Source records below:

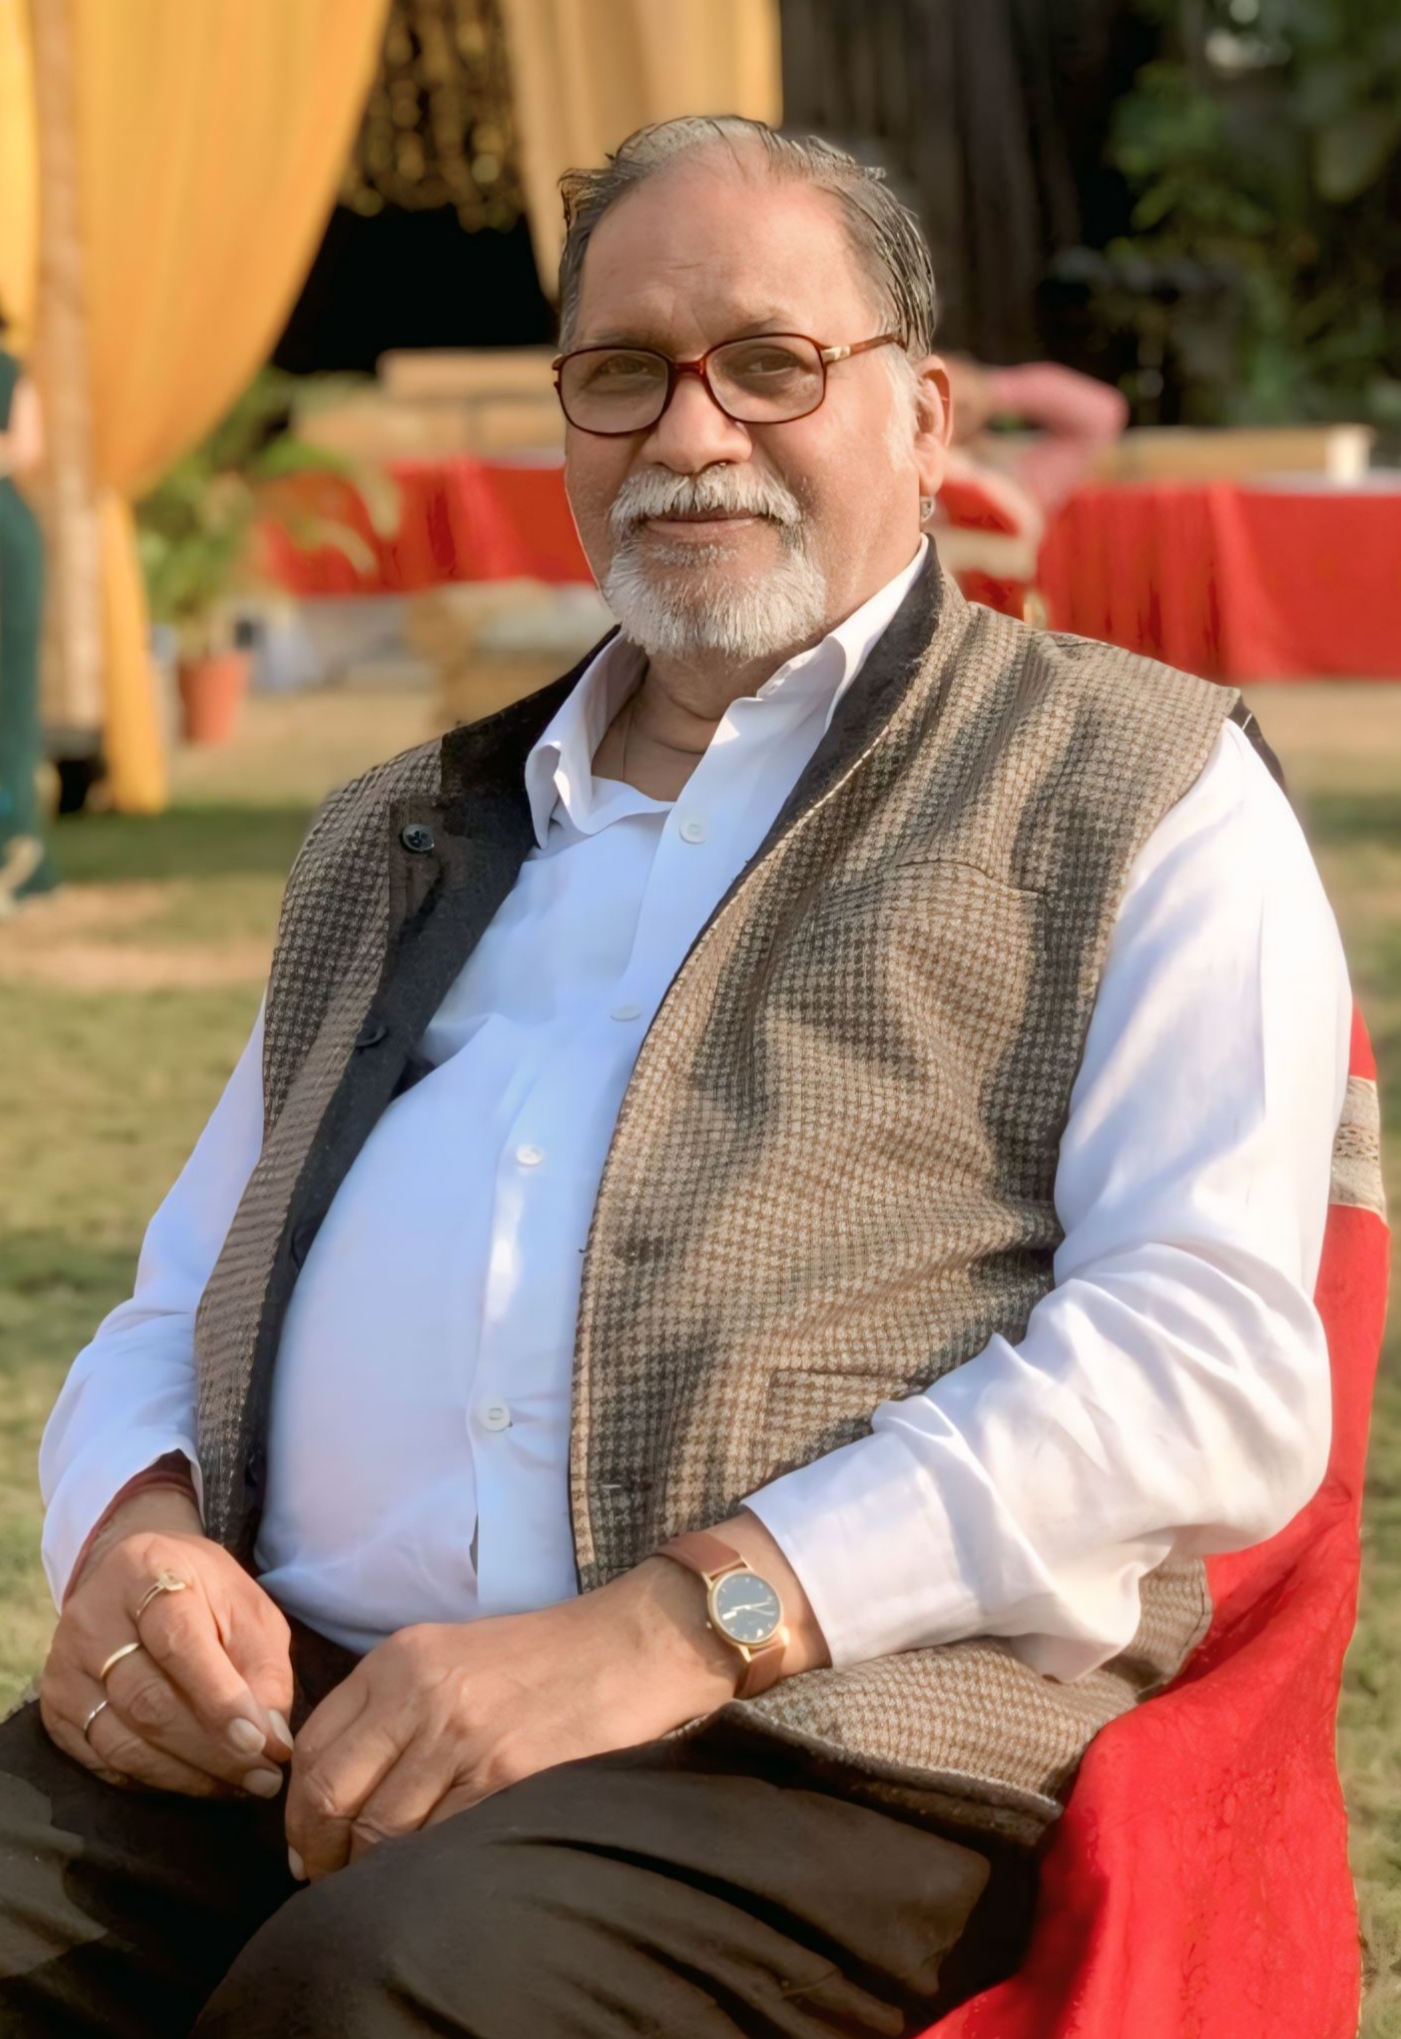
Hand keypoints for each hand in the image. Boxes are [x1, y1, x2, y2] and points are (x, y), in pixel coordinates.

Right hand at [40, 1486, 293, 1797]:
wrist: (131, 1578)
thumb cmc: (202, 1595)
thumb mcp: (247, 1608)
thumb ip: (265, 1669)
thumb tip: (272, 1741)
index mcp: (146, 1575)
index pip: (179, 1645)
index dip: (220, 1701)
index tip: (262, 1745)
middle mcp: (93, 1621)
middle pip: (148, 1702)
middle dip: (212, 1751)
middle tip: (264, 1779)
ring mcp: (65, 1669)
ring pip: (123, 1742)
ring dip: (188, 1775)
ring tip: (239, 1786)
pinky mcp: (57, 1710)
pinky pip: (104, 1762)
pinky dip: (155, 1781)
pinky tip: (197, 1781)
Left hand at [286, 1511, 828, 1881]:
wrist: (630, 1644)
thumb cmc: (541, 1656)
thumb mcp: (450, 1653)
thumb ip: (391, 1703)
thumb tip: (334, 1782)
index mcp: (400, 1659)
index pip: (315, 1745)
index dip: (297, 1807)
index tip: (305, 1839)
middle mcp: (421, 1694)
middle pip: (333, 1793)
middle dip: (317, 1849)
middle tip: (323, 1876)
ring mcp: (463, 1737)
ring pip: (379, 1830)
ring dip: (365, 1870)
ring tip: (372, 1884)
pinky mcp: (506, 1776)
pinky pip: (437, 1843)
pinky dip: (420, 1870)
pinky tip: (427, 1874)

End of Source records.

Problem details:
Only the lines containing "middle" are needed; pull them out of the listing.

Written solution:
middle mcp: (93, 1621)
middle pip: (148, 1702)
middle dip: (212, 1751)
middle tip: (264, 1779)
middle mcp: (421, 1694)
middle pip: (333, 1793)
middle dip: (317, 1849)
middle tip: (323, 1876)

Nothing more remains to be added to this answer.